Case volume per pathologist. How many patients is each pathologist seeing per day on average? Hospital-based pathologists generally review fewer than 5,000 cases per year per pathologist, which equates to fewer than 25 patients per day per pathologist. Large outpatient pathology laboratories have significantly higher case volumes. Will your facility's patients likely be patient No. 100 for the pathologist that day? Does this matter to your procedure physicians? Your patients? Your facility? Every laboratory tracks the case volume for each pathologist. Asking for this information is a means of assessing how important your facility and your patients are to the path lab.

External consultation. Quality assurance literature in pathology recommends that at least 1 percent of all cases (routine or complex) be referred to nationally- or regionally-known specialty pathologists for a second opinion. What is the response to the procedure physician's or patient's request for second opinions? How often do the pathologists request second opinions from experts? What is the rate of diagnostic concordance with the experts? Even within subspecialty pathology practices there is diagnostic variability, and external consultation may still be a useful tool.

In addition to external consultation, each pathology lab must have a defined quality assurance program to retain CLIA certification. What policies are in place to insure that your patient's specimens are received? That they aren't mixed up with another patient? That all of the relevant tissue has been sampled? That the material that the pathologist reviewed was of high quality?

Choose carefully
Despite a rapid increase in the number and type of regional and national path labs, most pathology specimens generated by outpatient surgery centers continue to be referred to local hospital-based pathology groups. The influx of new laboratories has markedly changed the pathology services landscape by offering value-added services aimed at capturing or retaining facility business.

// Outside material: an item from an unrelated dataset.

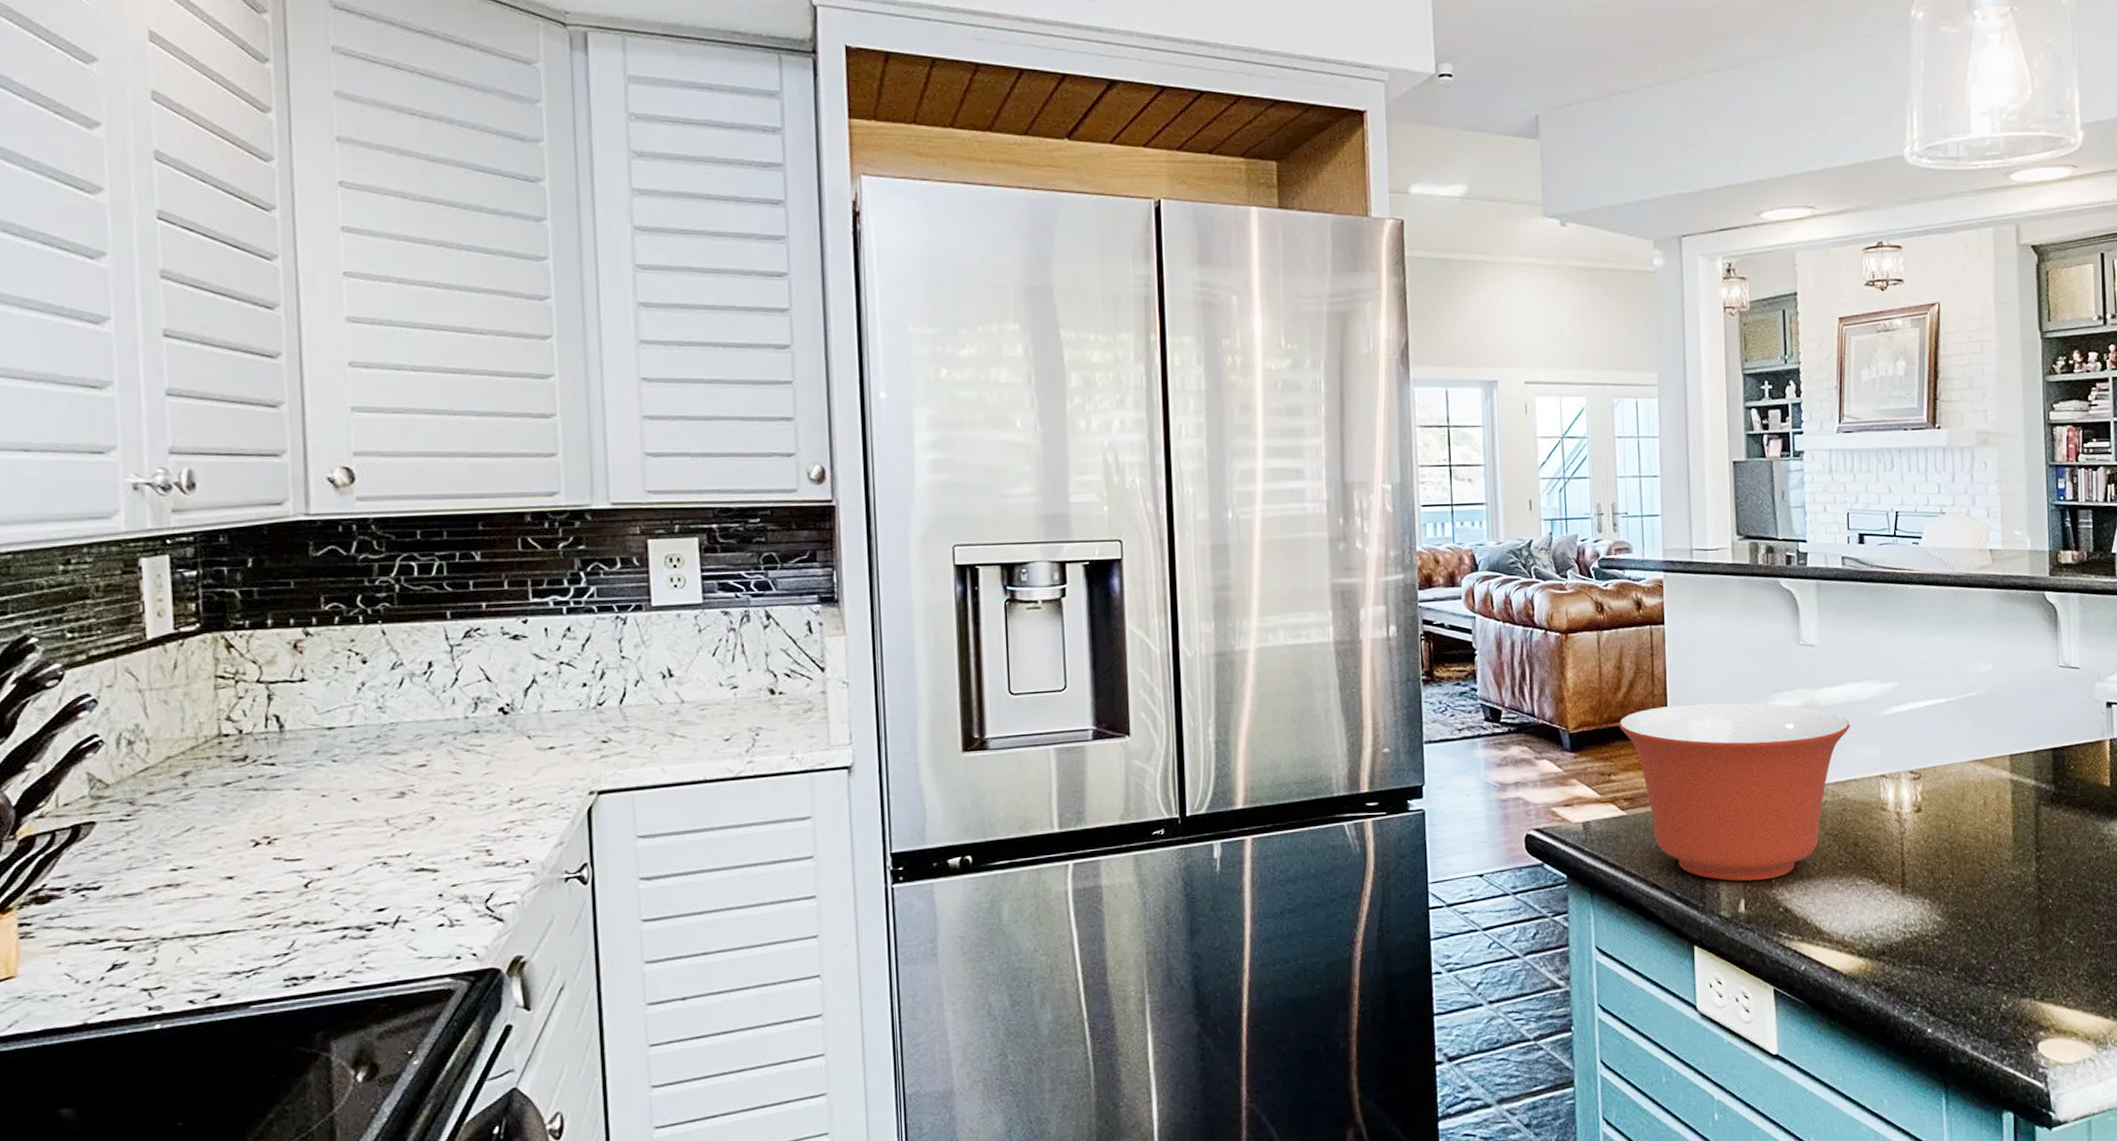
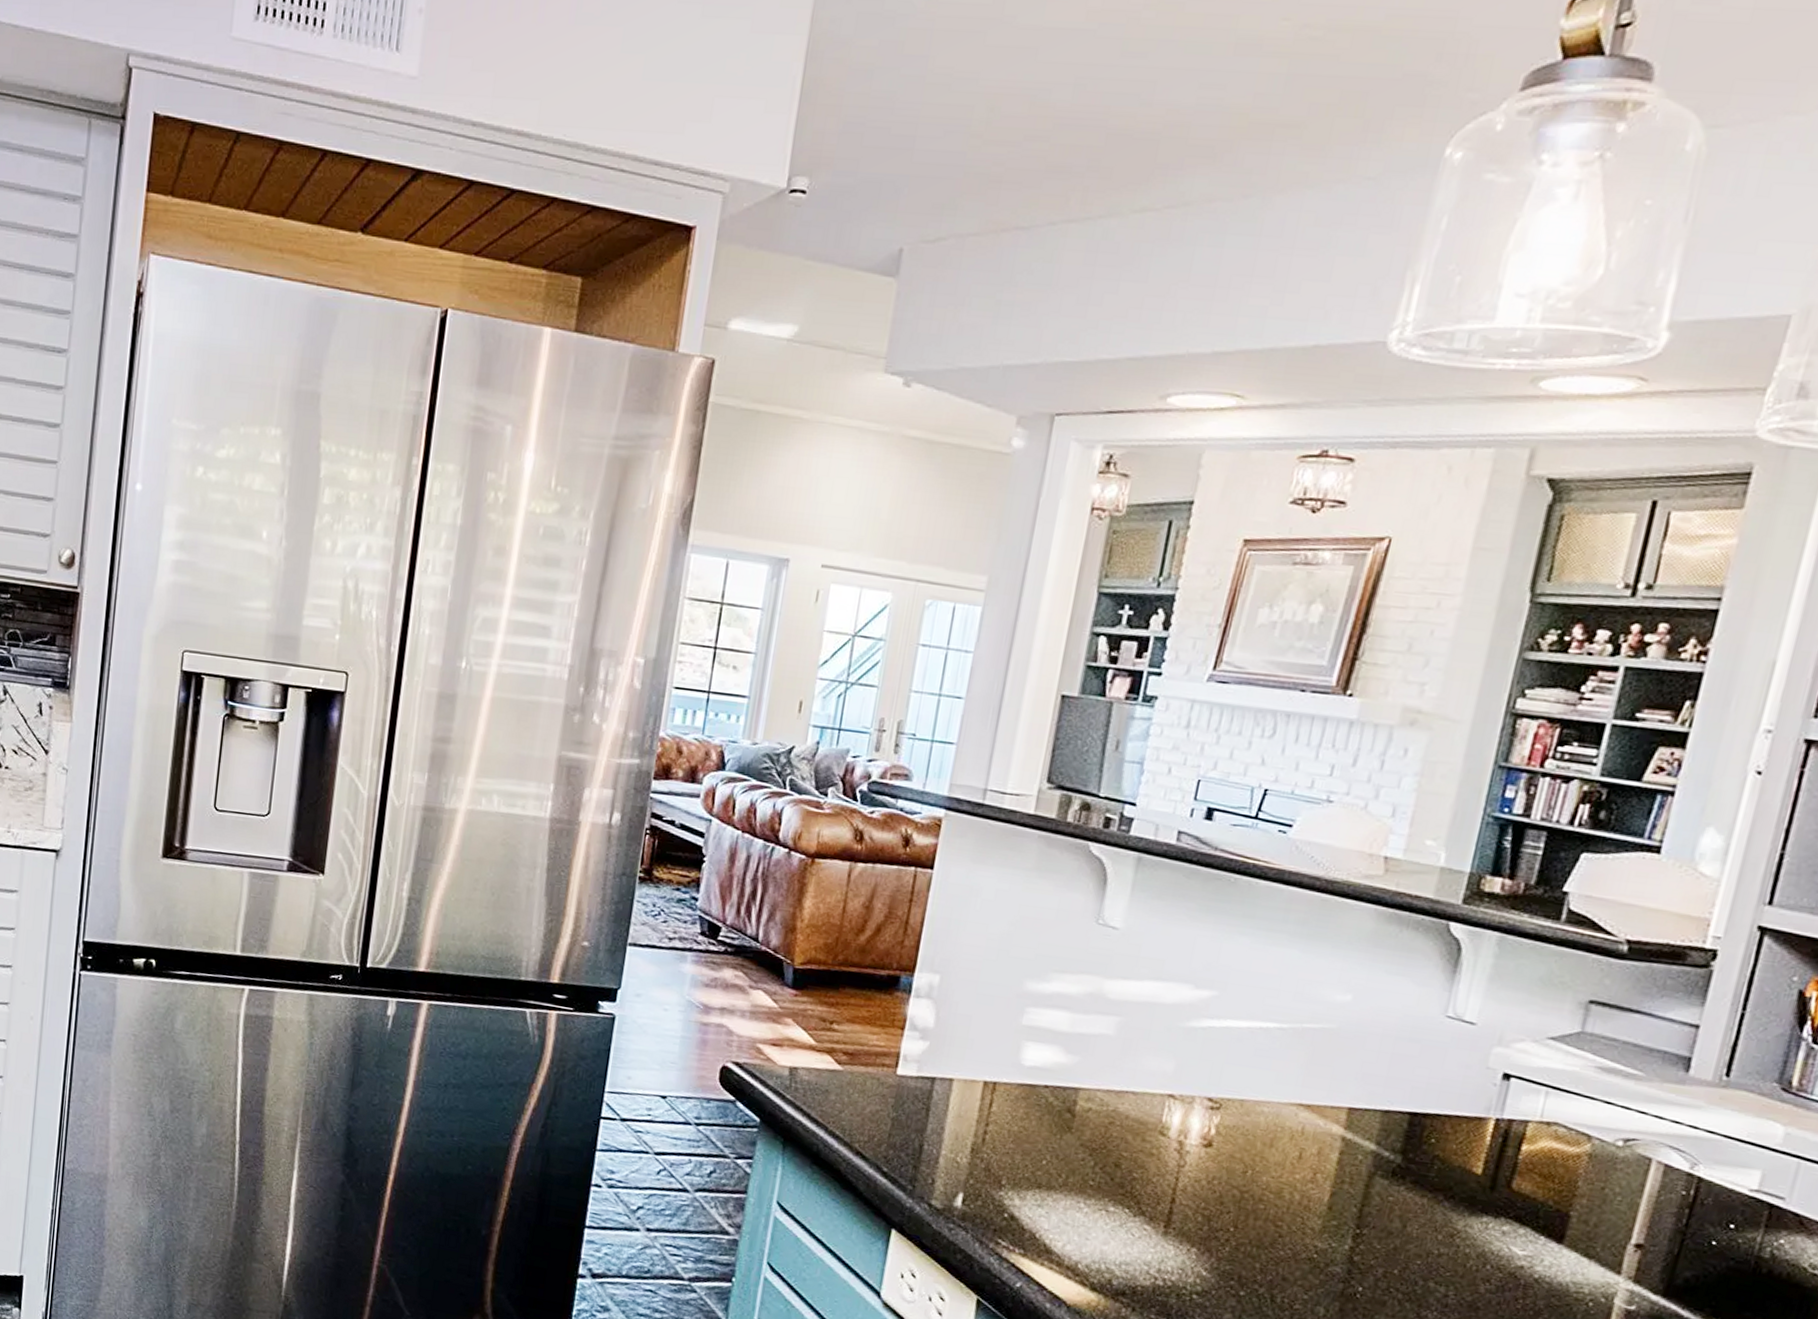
mixing bowl: present [1618,702,1850,881] -> none [853,959,1142,1180]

Examples include software packages, pathology report interfaces and quality assurance reports as well as such financial arrangements as client billing, technical component/professional component splitting and pod laboratories. In reviewing your facility's pathology services options and needs, remember that each specimen that you send to a pathology laboratory is a patient referral for consultation — and is subject to state and federal laws and regulations.

Unless there's a problem, pathology is fairly "invisible." A busy surgical facility may suffer from the collective inertia of "if it ain't broke, don't fix it." Look around. Maybe something "not broken" could be more accurate, effective and efficient.